:: BRIEF ::
Report only the number of lines in the following entries where the word "ankle" occurs.

:: RECORDS SHOWN ::
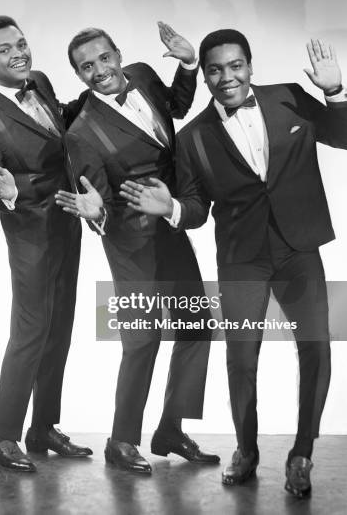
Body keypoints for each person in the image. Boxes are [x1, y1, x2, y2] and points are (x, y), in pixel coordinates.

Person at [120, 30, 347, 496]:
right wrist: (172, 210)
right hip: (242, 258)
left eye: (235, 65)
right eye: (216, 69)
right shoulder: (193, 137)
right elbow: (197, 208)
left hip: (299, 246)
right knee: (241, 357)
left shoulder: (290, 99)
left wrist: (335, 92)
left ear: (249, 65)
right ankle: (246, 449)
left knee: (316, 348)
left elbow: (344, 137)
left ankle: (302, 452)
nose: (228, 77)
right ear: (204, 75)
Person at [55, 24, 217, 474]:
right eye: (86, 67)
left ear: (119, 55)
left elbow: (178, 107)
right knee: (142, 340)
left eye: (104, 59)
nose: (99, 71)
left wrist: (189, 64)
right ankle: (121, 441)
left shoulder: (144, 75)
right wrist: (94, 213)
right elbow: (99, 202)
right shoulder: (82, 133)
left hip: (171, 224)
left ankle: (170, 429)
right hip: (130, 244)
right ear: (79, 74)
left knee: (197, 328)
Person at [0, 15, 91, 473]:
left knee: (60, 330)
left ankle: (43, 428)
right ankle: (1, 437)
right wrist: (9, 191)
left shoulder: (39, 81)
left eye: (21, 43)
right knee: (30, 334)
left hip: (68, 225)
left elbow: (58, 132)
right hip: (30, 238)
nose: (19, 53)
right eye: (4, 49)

==

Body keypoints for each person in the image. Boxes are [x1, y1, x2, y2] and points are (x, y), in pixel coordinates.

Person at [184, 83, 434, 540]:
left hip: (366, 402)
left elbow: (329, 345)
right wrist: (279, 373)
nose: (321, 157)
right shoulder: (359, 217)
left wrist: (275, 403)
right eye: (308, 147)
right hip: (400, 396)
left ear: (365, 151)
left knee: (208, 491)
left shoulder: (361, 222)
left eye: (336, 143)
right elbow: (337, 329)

--

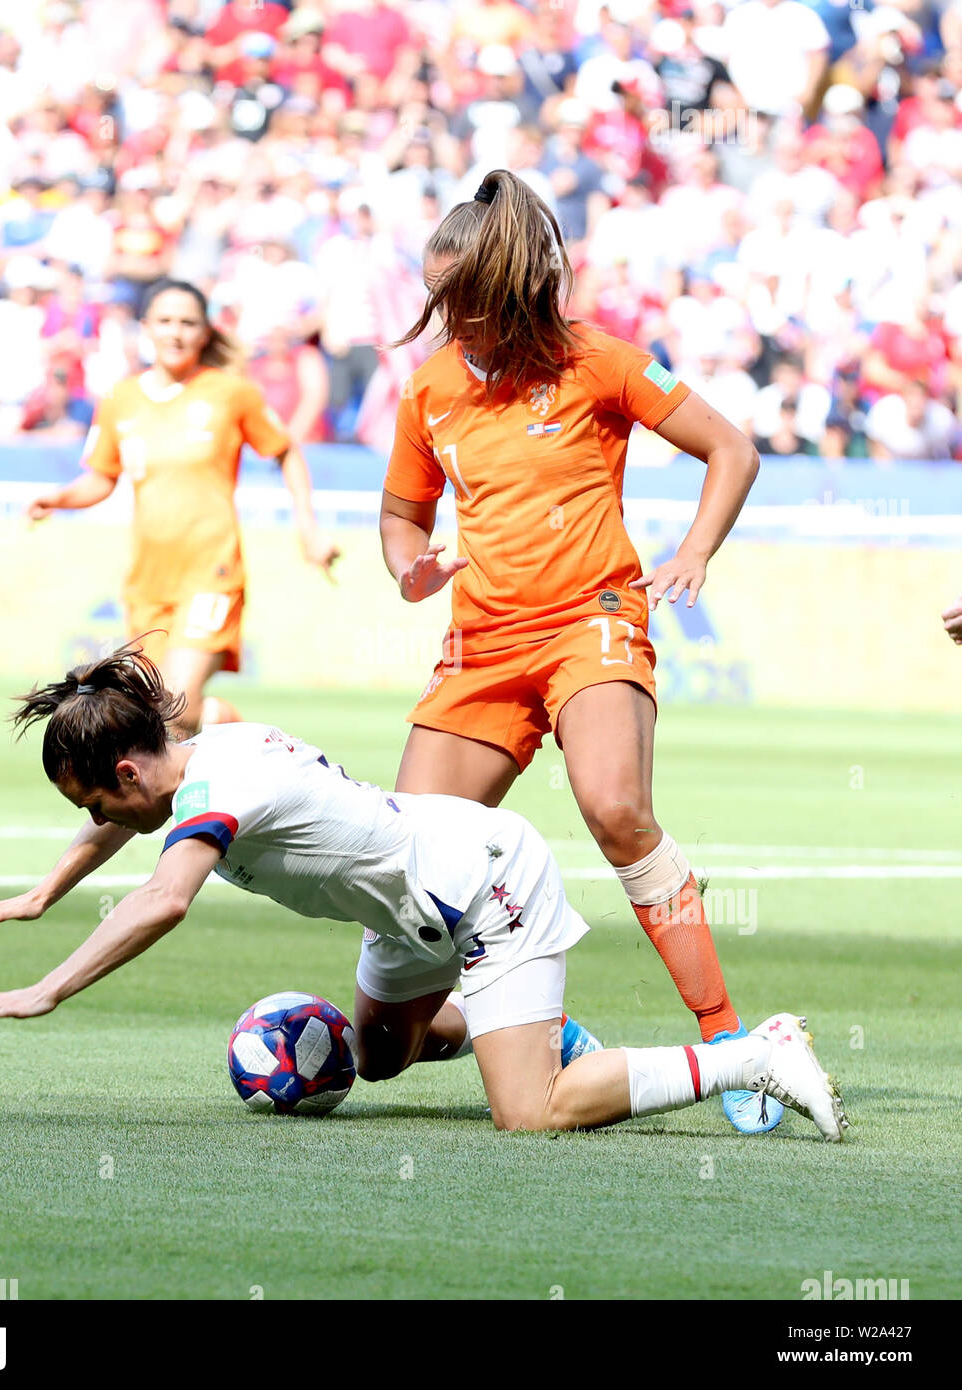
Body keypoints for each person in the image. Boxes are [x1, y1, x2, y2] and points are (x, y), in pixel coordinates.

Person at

:: EXERCISE RESULT ::
6